Hello from Sintra, I am new to this forum and would like to know if there are any cross country riders interested in forming a group to ride weekends in and around Sintra.


----------



## PETERFC (Apr 3, 2009)

*Reply*



Mountain Biker Dennis said:


> Hello from Sintra, I am new to this forum and would like to know if there are any cross country riders interested in forming a group to ride weekends in and around Sintra.


Hi Mountain Biker Dennis

What a great idea but i will be moving to an area to far from Sintra but i do wish you good luck.

Peterfc 666?


----------



## Mountain Biker Dennis (Jan 26, 2010)

PETERFC said:


> Hi Mountain Biker Dennis
> 
> What a great idea but i will be moving to an area to far from Sintra but i do wish you good luck.
> 
> Peterfc 666?


Thanks Peter, maybe we can arrange a few long distance routes then!!


----------



## John999 (Jul 6, 2009)

Mountain Biker Dennis said:


> Thanks Peter, maybe we can arrange a few long distance routes then!!


Hi Mountain Biker Dennis
If you can arrange that, count me in. What a great idea for a real men cub
:clap2:


----------



## Mountain Biker Dennis (Jan 26, 2010)

Hello John
I think we may have the first ride on Feb14 in Sintra, I will keep you informed.


----------



## John999 (Jul 6, 2009)

Mountain Biker Dennis said:


> Hello John
> I think we may have the first ride on Feb14 in Sintra, I will keep you informed.


Hi Mountain Biker Dennis
Feb 14 is the Portuguese long carnival weekend. The fiesta stats Friday night the 12 up to the 16, us and a few friends have booked an apartment to see the Loule carnival, so I will have to pass on that one. I would like to know about further meetings. 
Regards


----------



## fmarks (Dec 6, 2009)

John999 said:


> Hi Mountain Biker Dennis
> Feb 14 is the Portuguese long carnival weekend.
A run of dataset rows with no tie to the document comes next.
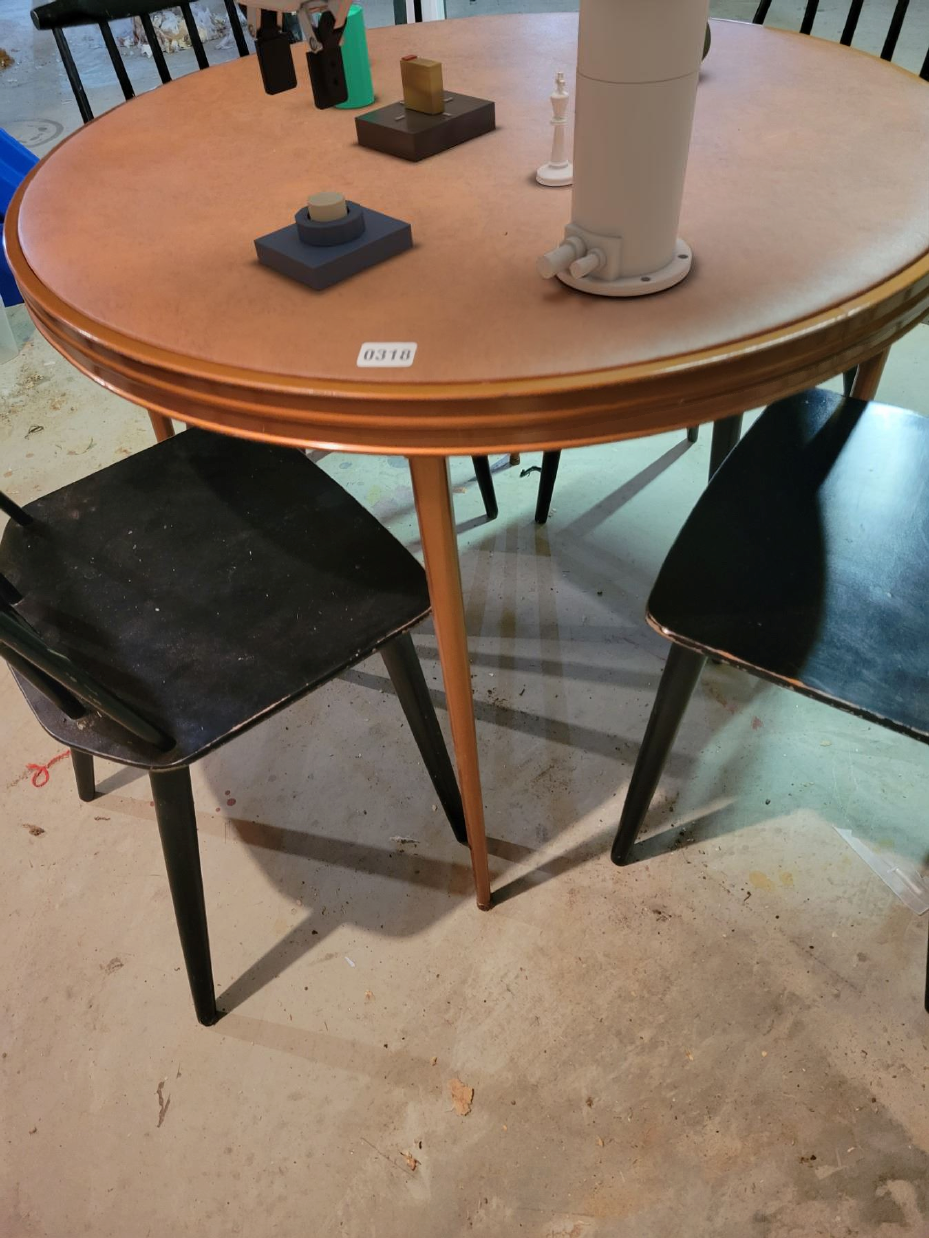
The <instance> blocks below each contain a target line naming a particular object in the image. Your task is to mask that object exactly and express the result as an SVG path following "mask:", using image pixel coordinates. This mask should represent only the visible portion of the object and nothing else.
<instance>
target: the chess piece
mask: <svg viewBox="0 0 929 1238" xmlns="http://www.w3.org/2000/svg"><path fill="white" fill-rule="evenodd" d="M554 80H555V81H554V83H555V84H556V87H557V89H556V91H553V92H552V93H551V94H550V96H549V99H550V102H551V106H552V110H553V113H554V116H552V117H550V119H549V122H548V123H549V125H551V126H554V130H553V140H552V146H551V147H552V148H551V155H550V159H549V160H548V161H547V163H546V164H543V165H542V166H540V167H539V168H538V169H537V171H536V176H535V180H536V182H538V183H539V184H541V185H544V186H547V187H562V186H564V187H565V186H569V185H572V174H573V163H571V162H570V161H569V159H568V158H567V153H566V143H565V142H566V141H565V130H564V126H565V125H568V124H569V123H570V119H569V117H568V116H566V115H565V112H566V110H567V106H568V102H569V100H570V93H569V92H568V91H565V90H564V88H565V87H566V81H565V80H564V72H563V71H558V72H557V77H555V78H554Z"/></svg>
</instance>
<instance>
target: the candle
mask: <svg viewBox="0 0 929 1238" xmlns="http://www.w3.org/2000/svg"><path fill="white" fill-rule="evenodd" d="M318 13H319V12H318ZM318 13H317V18H318V17H319V20H320V17H321V14H320V13H319V14H318ZM343 34H344V44H343V45H341V51H342V58H343V64H344V71H345V77H346V84H347V90H348V100H347V101H346V102H344V103H341V104H338V105H335V106H334V107H336V108H337V109H338V108H339V109H359V108H363V107H367V106H368V105H370V104H372V103H374V102H375V93H374V86H373V79H372V72H371V70H372V69H371V63H370V56H369V49H368V41H367V33H366V26H365V18H364V11H363V7H361V6H360V5H358V4H357V5H351V7H350V10H349V13H348V16H347V25H346V27H345V30H344V32H343Z"/></svg>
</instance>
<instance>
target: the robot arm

The fiesta stats Friday night the 12 up to the 16, us and a few friends have booked an apartment to see the Loule carnival, so I will have to pass on that one. I would like to know about further meetings.
> Regards


youre going to dress up ! like....DRAGQUEEN


----------



## John999 (Jul 6, 2009)

fmarks said:


> youre going to dress up ! like....DRAGQUEEN


No fmarks, drag queen is typical at the Torres Vedras carnival. It is famous for that:tongue1:


----------



## Mountain Biker Dennis (Jan 26, 2010)

No problem John, in view of the nature of the weekend we will re schedule, many thanks, will be in touch. Dennis


----------